**Activity:** The records that follow must be repeated exactly, except for their pictures.

Electronics source listings:
--

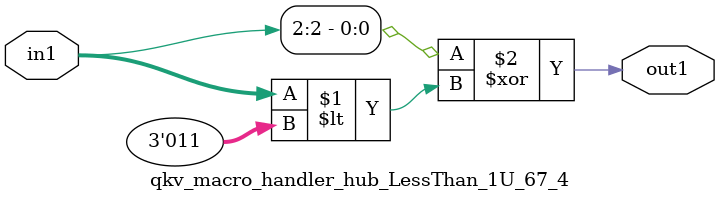
<source format=v>

`timescale 1ps / 1ps


module qkv_macro_handler_hub_LessThan_1U_67_4( in1, out1 );

    input [2:0] in1;
    output out1;

    
    // rtl_process:qkv_macro_handler_hub_LessThan_1U_67_4/qkv_macro_handler_hub_LessThan_1U_67_4_thread_1
    assign out1 = (in1[2] ^ in1 < 3'd3);

endmodule



</source>
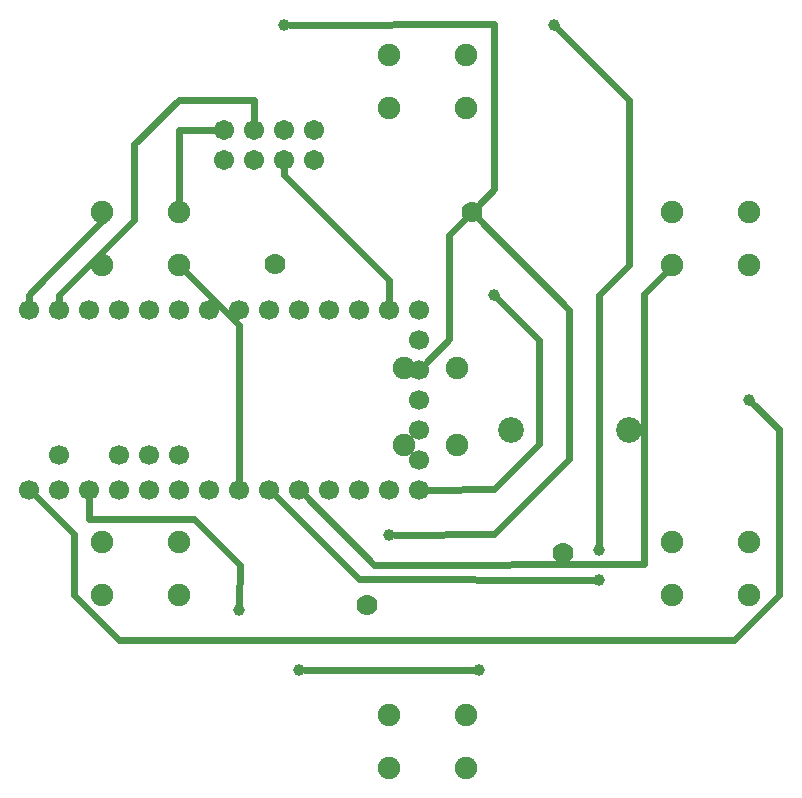
<source format=gtl>
G04 MADE WITH FRITZING*
G04 WWW.FRITZING.ORG*
G04 DOUBLE SIDED*
G04 HOLES PLATED*
G04 CONTOUR ON CENTER OF CONTOUR VECTOR*
%ASAXBY*%
%FSLAX23Y23*%
%MOIN*%
%OFA0B0*%
%SFA1.0B1.0*%
%ADD10C,0.039370*%
%ADD11C,0.085437*%
%ADD12C,0.075000*%
%ADD13C,0.070000*%
%ADD14C,0.066889*%
%ADD15C,0.067278*%
%ADD16C,0.024000*%
%LNCOPPER1*%
G90*
G70*
G54D10*
X2501Y1436D03*
X801Y736D03*
X1001Y536D03*
X1601Y536D03*
X1301Y986D03*
G54D11*
X2101Y1336D03*
X1708Y1336D03*
G54D10*
X951Y2686D03*
X1851Y2686D03*
X2001Y936D03*
X2001Y836D03*
X1651Y1786D03*
G54D12*
X601Y1886D03*
X345Y1886D03*
X601Y2063D03*
X345Y2063D03*
X1301Y2586D03*
X1557Y2586D03*
X1301Y2409D03*
X1557Y2409D03*
X2501Y1886D03*
X2245Y1886D03*
X2501Y2063D03*
X2245Y2063D03*
X2501Y786D03*
X2245Y786D03*
X2501Y963D03*
X2245Y963D03*
X1301Y386D03*
X1557Y386D03*
X1301Y209D03*
X1557Y209D03*
X1351Y1286D03*
X1351Y1542D03*
X1528Y1286D03*
X1528Y1542D03*
X345Y963D03*
X601Y963D03*
X345Y786D03*
X601Y786D03*
G54D13*
X1226Y751D03*
X1882Y926D03*
X1577Y2061D03*
X921Y1887D03*
G54D14*
X1401Y1136D03*
X1301Y1136D03*
X1201Y1136D03*
X1101Y1136D03*
X1001Y1136D03*
X901Y1136D03*
X801Y1136D03*
X701Y1136D03*
X601Y1136D03*
X501Y1136D03*
X401Y1136D03*
X301Y1136D03*
X201Y1136D03*
X101Y1136D03*
X201Y1250D03*
X501Y1250D03*
X401Y1250D03*
X1401Y1736D03*
X1301Y1736D03*
X1201Y1736D03*
X1101Y1736D03*
X1001Y1736D03*
X901Y1736D03*
X801Y1736D03*
X701Y1736D03*
X601Y1736D03*
X501Y1736D03*
X401Y1736D03*
X301Y1736D03*
X201Y1736D03*
X101Y1736D03*
X601Y1250D03*
X1401Y1536D03*
X1401Y1636D03*
X1401Y1436D03*
X1401Y1236D03*
X1401Y1336D03*
X1401Y1136D03*
X1301Y1136D03*
X1201Y1136D03*
X1101Y1136D03*
X1001Y1136D03*
X901Y1136D03*
X801Y1136D03*
X701Y1136D03*
X601Y1136D03*
X501Y1136D03*
X401Y1136D03*
X301Y1136D03*
X201Y1136D03*
X101Y1136D03*
X201Y1250D03*
X501Y1250D03*
X401Y1250D03*
X1401Y1736D03*
X1301Y1736D03*
X1201Y1736D03*
X1101Y1736D03*
X1001Y1736D03*
X901Y1736D03*
X801Y1736D03*
X701Y1736D03*
X601Y1736D03*
X501Y1736D03*
X401Y1736D03*
X301Y1736D03*
X201Y1736D03*
X101Y1736D03*
X601Y1250D03*
X1401Y1536D03*
X1401Y1636D03*
X1401Y1436D03*
X1401Y1236D03*
X1401Y1336D03*
G54D15*
X751Y2236D03*
X851Y2236D03*
X951Y2236D03*
X1051Y2236D03*
X751Y2336D03*
X851Y2336D03*
X951Y2336D03*
X1051Y2336D03*
X751Y2236D03*
X851Y2236D03*
X951Y2236D03*
X1051Y2236D03*
X751Y2336D03*
X851Y2336D03*
X951Y2336D03*
X1051Y2336D03*
G54D16*
X2602Y1337D02*
X2602Y786D01*
D02*
X1901Y1734D02*
X1599Y2039D01*
D02*
X1901Y1237D02*
X1901Y1734D01*
D02*
X1650Y987D02*
X1901Y1237D01*
D02*
X1320Y986D02*
X1650Y987D01*
D02*
X1582Y536D02*
X1020Y536D01*
D02*
X803Y886D02*
X652Y1037D01*
D02*
X652Y1037D02*
X302Y1037D01*
D02*
X302Y1037D02*
X301Y1105D01*
D02*
X801Y755D02*
X803Y886D01*
D02*
X2602Y786D02*
X2452Y636D01*
D02*
X2452Y636D02*
X402Y636D01*
D02*
X402Y636D02*
X252Y786D01*
D02*
X252Y786D02*
X252Y987D01*
D02*
X252Y987D02*
X123Y1114D01*
D02*
X2515Y1423D02*
X2602Y1337D01*
D02*
X200Y1786D02*
X201Y1767D01*
D02*
X452Y2035D02*
X200Y1786D01*
D02*
X452Y2287D02*
X452Y2035D01*
D02*
X601Y2436D02*
X452Y2287D01*
D02*
X852Y2364D02*
X852Y2436D01*
D02*
X852Y2436D02*
X601Y2436D01*
D02*
X602Y2335D02*
X723Y2336D01*
D02*
X601Y2092D02*
X602Y2335D01*
D02*
X350Y2037D02*
X150Y1837D01*
D02*
X150Y1837D02*
X102Y1785D01*
D02*
X1651Y2137D02*
X1599Y2084D01*
D02*
X1651Y2687D02*
X1651Y2137D01*
D02*
X970Y2686D02*
X1651Y2687D01*
D02*
X952Y2186D02*
X1301Y1836D01*
D02*
X1301Y1836D02*
X1301Y1767D01*
D02*
X952Y2208D02*
X952Y2186D01*
D02*
X351Y2035D02*
X350Y2037D01*
D02*
X102Y1785D02*
X101Y1767D01*
D02*
X801Y1167D02*
X801Y1685D01*
D02*
X801Y1685D02*
X621Y1866D01*
D02*
X1250Y886D02*
X1023Y1114D01*
D02*
X2150Y1787D02*
X2150Y887D01*
D02*
X2226Y1865D02*
X2150Y1787D01*
D02*
X2150Y887D02*
X1250Y886D01*
D02*
X1201Y837D02*
X1982Y836D01*
D02*
X923Y1114D02*
X1201Y837D01*
D02*
X2000Y1785D02*
X2001Y955D01*
D02*
X2101Y1885D02*
X2000Y1785D01*
D02*
X2101Y2435D02*
X2101Y1885D01*
D02*
X1865Y2672D02*
X2101Y2435D01*
D02*
X1650Y1137D02*
X1432Y1136D01*
D02*
X1801Y1287D02*
X1650Y1137D01*
D02*
X1802Y1636D02*
X1801Y1287D01*
D02*
X1665Y1773D02*
X1802Y1636D01*
D02*
X1500Y1985D02*
X1500Y1638D01*
D02*
X1500Y1638D02*
X1423Y1558D01*
D02*
X1555Y2039D02*
X1500Y1985D01*
G04 End of Copper1*
M02*
</source>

--

**Solution for this task:**
<source format=v>

`timescale 1ps / 1ps


module qkv_macro_handler_hub_LessThan_1U_67_4( in1, out1 );

    input [2:0] in1;
    output out1;

    
    // rtl_process:qkv_macro_handler_hub_LessThan_1U_67_4/qkv_macro_handler_hub_LessThan_1U_67_4_thread_1
    assign out1 = (in1[2] ^ in1 < 3'd3);

endmodule



</source>
<source format=gtl>
G04 MADE WITH FRITZING*
G04 WWW.FRITZING.ORG*
G04 DOUBLE SIDED*
G04 HOLES PLATED*
G04 CONTOUR ON CENTER OF CONTOUR VECTOR*
%ASAXBY*%
%FSLAX23Y23*%
%MOIN*%
%OFA0B0*%
%SFA1.0B1.0*%
%ADD10C,0.039370*%
%ADD11C,0.085437*%
%ADD12C,0.075000*%
%ADD13C,0.070000*%
%ADD14C,0.066889*%
%ADD15C,0.067278*%
%ADD16C,0.024000*%
%LNCOPPER1*%
G90*
G70*
G54D10*
X2501Y1436D03*
X801Y736D03*
X1001Y536D03*
X1601Y536D03*
X1301Y986D03*
G54D11*
X2101Y1336D03*
X1708Y1336D03*
G54D10*
X951Y2686D03*
X1851Y2686D03*
X2001Y936D03*
X2001Y836D03*
X1651Y1786D03*
G54D12*
X601Y1886D03*
X345Y1886D03*
X601Y2063D03*
X345Y2063D03*
X1301Y2586D03*
X1557Y2586D03*
X1301Y2409D03*
X1557Y2409D03*
X2501Y1886D03*
X2245Y1886D03*
X2501Y2063D03*
X2245Y2063D03*
X2501Y786D03*
X2245Y786D03*
X2501Y963D03*
X2245Y963D03*
X1301Y386D03*
X1557Y386D03*
X1301Y209D03*
X1557Y209D03*
X1351Y1286D03*
X1351Y1542D03*
X1528Y1286D03*
X1528Y1542D03*
X345Y963D03*
X601Y963D03*
X345Y786D03*
X601Y786D03*
G54D13*
X1226Y751D03*
X1882Y926D03*
X1577Y2061D03*
X921Y1887D03*
G54D14*
X1401Y1136D03*
X1301Y1136D03*
X1201Y1136D03*
X1101Y1136D03*
X1001Y1136D03*
X901Y1136D03*
X801Y1136D03*
X701Y1136D03*
X601Y1136D03*
X501Y1136D03*
X401Y1136D03*
X301Y1136D03*
X201Y1136D03*
X101Y1136D03*
X201Y1250D03*
X501Y1250D03*
X401Y1250D03*
X1401Y1736D03*
X1301Y1736D03*
X1201Y1736D03*
X1101Y1736D03*
X1001Y1736D03*
X901Y1736D03*
X801Y1736D03*
X701Y1736D03*
X601Y1736D03*
X501Y1736D03*
X401Y1736D03*
X301Y1736D03*
X201Y1736D03*
X101Y1736D03*
X601Y1250D03*
X1401Y1536D03*
X1401Y1636D03*
X1401Y1436D03*
X1401Y1236D03*
X1401Y1336D03*
X1401Y1136D03*
X1301Y1136D03*
X1201Y1136D03*
X1101Y1136D03*
X1001Y1136D03*
X901Y1136D03*
X801Y1136D03*
X701Y1136D03*
X601Y1136D03*
X501Y1136D03*
X401Y1136D03*
X301Y1136D03*
X201Y1136D03*
X101Y1136D03*
X201Y1250D03*
X501Y1250D03*
X401Y1250D03*
X1401Y1736D03*
X1301Y1736D03*
X1201Y1736D03*
X1101Y1736D03*
X1001Y1736D03*
X901Y1736D03*
X801Y1736D03*
X701Y1736D03*
X601Y1736D03*
X501Y1736D03*
X401Y1736D03*
X301Y1736D03*
X201Y1736D03*
X101Y1736D03*
X601Y1250D03*
X1401Y1536D03*
X1401Y1636D03*
X1401Y1436D03*
X1401Y1236D03*
X1401Y1336D03*
G54D15*
X751Y2236D03*
X851Y2236D03*
X951Y2236D03*
X1051Y2236D03*
X751Y2336D03*
X851Y2336D03*
X951Y2336D03*
X1051Y2336D03*
X751Y2236D03*
X851Y2236D03*
X951Y2236D03*
X1051Y2236D03*
X751Y2336D03*
X851Y2336D03*
X951Y2336D03*
X1051Y2336D03*
G54D16*
X2602Y1337D02*
X2602Y786D01*
D02*
X1901Y1734D02*
X1599Y2039D01*
D02*
X1901Y1237D02*
X1901Y1734D01*
D02*
X1650Y987D02*
X1901Y1237D01*
D02*
X1320Y986D02*
X1650Y987D01*
D02*
X1582Y536D02*
X1020Y536D01*
D02*
X803Y886D02*
X652Y1037D01*
D02*
X652Y1037D02*
X302Y1037D01*
D02*
X302Y1037D02*
X301Y1105D01*
D02*
X801Y755D02*
X803Y886D01*
D02*
X2602Y786D02*
X2452Y636D01*
D02*
X2452Y636D02*
X402Y636D01*
D02*
X402Y636D02*
X252Y786D01*
D02*
X252Y786D02*
X252Y987D01*
D02*
X252Y987D02*
X123Y1114D01*
D02*
X2515Y1423D02*
X2602Y1337D01*
D02*
X200Y1786D02*
X201Y1767D01*
D02*
X452Y2035D02*
X200Y1786D01*
D02*
X452Y2287D02*
X452Y2035D01*
D02*
X601Y2436D02*
X452Y2287D01*
D02*
X852Y2364D02*
X852Y2436D01*
D02*
X852Y2436D02*
X601Y2436D01*
D02*
X602Y2335D02*
X723Y2336D01*
D02*
X601Y2092D02*
X602Y2335D01*
D02*
X350Y2037D02*
X150Y1837D01*
D02*
X150Y1837D02*
X102Y1785D01*
D02*
X1651Y2137D02*
X1599Y2084D01*
D02*
X1651Y2687D02*
X1651Y2137D01*
D02*
X970Y2686D02*
X1651Y2687D01*
D02*
X952Y2186D02*
X1301Y1836D01*
D02*
X1301Y1836D02*
X1301Y1767D01*
D02*
X952Y2208D02*
X952Y2186D01*
D02*
X351Y2035D02*
X350Y2037D01*
D02*
X102Y1785D02*
X101Y1767D01*
D02*
X801Y1167D02*
X801Y1685D01*
D02*
X801Y1685D02*
X621Y1866D01*
D02*
X1250Y886D02*
X1023Y1114D01*
D02*
X2150Y1787D02*
X2150Y887D01*
D02*
X2226Y1865D02*
X2150Y1787D01*
D02*
X2150Y887D02*
X1250Y886D01*
D02*
X1201Y837D02*
X1982Y836D01*
D02*
X923Y1114D02*
X1201Y837D01*
D02*
X2000Y1785D02*
X2001Y955D01*
D02*
X2101Y1885D02*
X2000Y1785D01*
D02*
X2101Y2435D02*
X2101Y1885D01*
D02*
X1865Y2672D02*
X2101Y2435D01*
D02*
X1650Y1137D02*
X1432Y1136D01*
D02*
X1801Y1287D02*
X1650Y1137D01*
D02*
X1802Y1636D02*
X1801Y1287D01*
D02*
X1665Y1773D02*
X1802Y1636D01*
D02*
X1500Y1985D02*
X1500Y1638D01*
D02*
X1500Y1638D02*
X1423Y1558D01*
D02*
X1555Y2039D02*
X1500Y1985D01*
G04 End of Copper1*
M02*
</source>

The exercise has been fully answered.